Relay-Version: version B 2.10 5/3/83; site utzoo.UUCP
Path: utzoo!watmath!clyde!rutgers!lll-lcc!well!msudoc!crlt!michael
From: michael@crlt.UUCP
Newsgroups: comp.arch
Subject: Re: subroutine frequency
Message-ID: <647@crlt.UUCP>
Date: Fri, 20-Feb-87 15:41:28 EST
Article-I.D.: crlt.647
Posted: Fri Feb 20 15:41:28 1987
Date-Received: Sun, 22-Feb-87 10:44:36 EST
References: <1881@homxc.UUCP> <898@moscom.UUCP>
Organization: McClary Associates, Ann Arbor MI
Lines: 101
Keywords: register stack frame variable
Summary: Linkage "b" slower than "c" if compiler not smart.

[Yum yum!]

In article <898@moscom.UUCP>, jgp@moscom.UUCP (Jim Prescott) writes:
> 
> >do compilers take the time to keep track of which registers have
> >been used and only save the 'dirty' ones or do most call and
> >return mechanisms save the entire register set on the stack?
>
> It depends on the architecture and the compiler, the three easy ways
> to do it are:
> 	a) save all registers
> 	b) have the caller save only the registers it is using
> 	c) have the callee save only the registers it will use
> pdp-11's use "a" since they only have 3 register variables anyway.  Most
> 68k compilers use "c" since you get about 12 register variables.  I don't
> know of anyone who uses "b" but it should be about as efficient as "c".

In code generated by a brute-force compiler, "b" wastes a lot of CPU,
by saving registers that will never be trashed.  Suppose you're using,
say, five of them, and make calls to subroutines that will only use one.
Method "c" does one-fifth as much register save/restoration as method "b".

The only place where method "c" saves an unused variable that method "b"
doesn't is near the top level of your program, where a given register might
not yet contain anything that must be preserved (unless the author of the
O.S. was a total idiot).  Here method "c" will waste time saving and
restoring junk.  But the top level code would normally be executed much
less than the lower level stuff.

On the other hand, method "b" could gain a global advantage when subroutines
with few register variables make many calls to subroutines with many, which
don't in turn make calls to another generation of children (or at least not
while their registers need preservation).  In cases like this, method "b"
has saved the register once, while "c" would save it many times.

Method "b" has other advantages as well:

 - It makes the caller, not the callee, responsible for the integrity of
   its own environment.  Thus, if a hand-coded routine makes an error in
   register preservation, it will break itself (and finding the error will
   be easy), not previously-debugged portions of the calling routine.
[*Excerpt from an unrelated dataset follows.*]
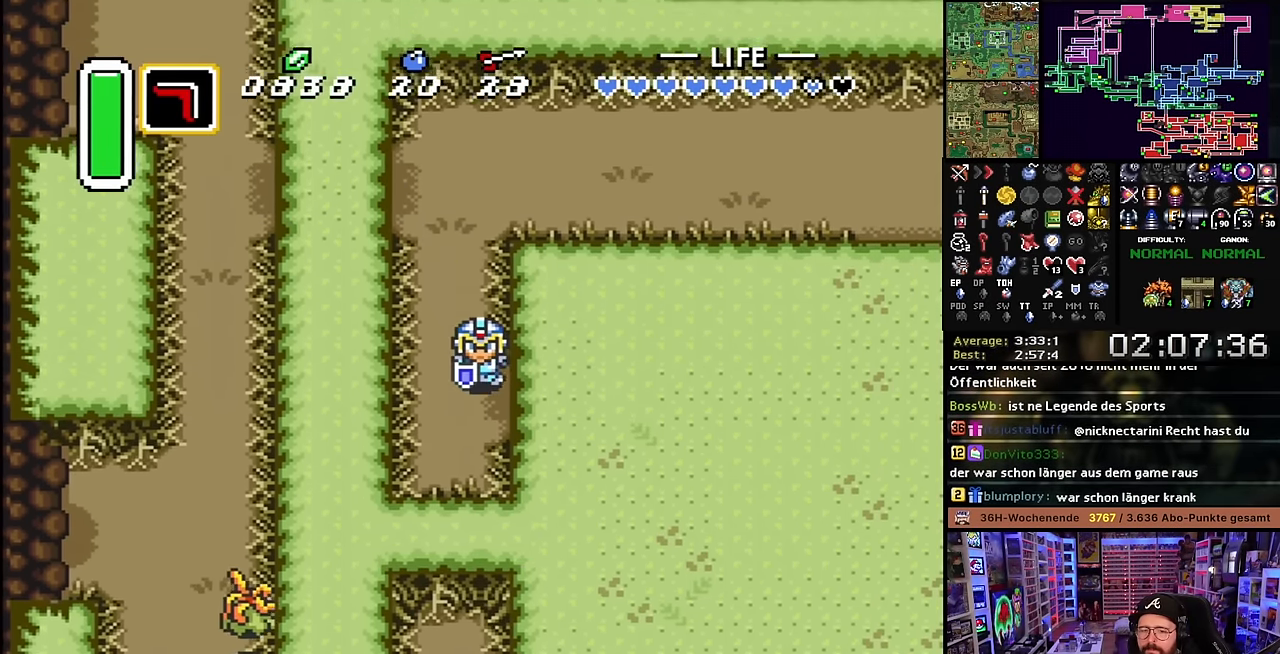
{"buttons": ["DPAD_DOWN", "DPAD_RIGHT"], "events": [[83, "DPAD_DOWN", "up"], [83, "DPAD_RIGHT", "up"], [83, "DPAD_UP", "down"], [116, "DPAD_DOWN", "down"], [116, "DPAD_RIGHT", "down"], [116, "DPAD_UP", "up"]]}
 - It offers the opportunity to save CPU by omitting the storage and
   restoration of register variables that no longer contain anything
   of value (and a smart enough compiler might be able to determine this).

In article <540@sei.cmu.edu.UUCP> firth@sei.cmu.edu.UUCP (Robert Firth) writes:
>In article <898@moscom.UUCP> jgp@moscom.UUCP (Jim Prescott) writes:
>>
>>The method used has a large effect on whether setjmp/longjmp can put the
>>correct values back into register variables (SYSVID says they may be
>>unpredictable :-(.
>
>The codegenerators I wrote for the PDP-11 and VAX-11 use method (b).  The
>main reason for this was precisely the longjump problem: if local frames
>store non-local state, then that state can be restored only by the very
>slow process of unwinding the stack. []

I seem to be missing something here.  Why can't setjmp save the entire
register set, plus as much of the stack as would be pushed by the
caller as it calls, in "env"?  All "longjmp" needs to do is restore
the state of the caller as of the "setjmp" call, and it is allowed,
and even encouraged, to know what kind of code its particular compiler
generates.  If the caller isn't doing such things as varying its own
stack frame, only saving >its< caller's registers when they might be
used locally (rather than saving them once on entry and restoring them
on exit), and shuttling register variables off to holding areas at
unknowable locations in its frame, this will be sufficient.  (And if
the compiler is smart enough to do this sort of thing, it can also be
smart enough to recognize that "setjmp" is being called, and provide
as many hooks as necessary.)

I would think that "b" could cause more problems for setjmp/longjmp
than "c", since setjmp would have to find and save a variable number
of stored registers, and longjmp restore them, without damaging other
things in the caller's frame.  What have I overlooked?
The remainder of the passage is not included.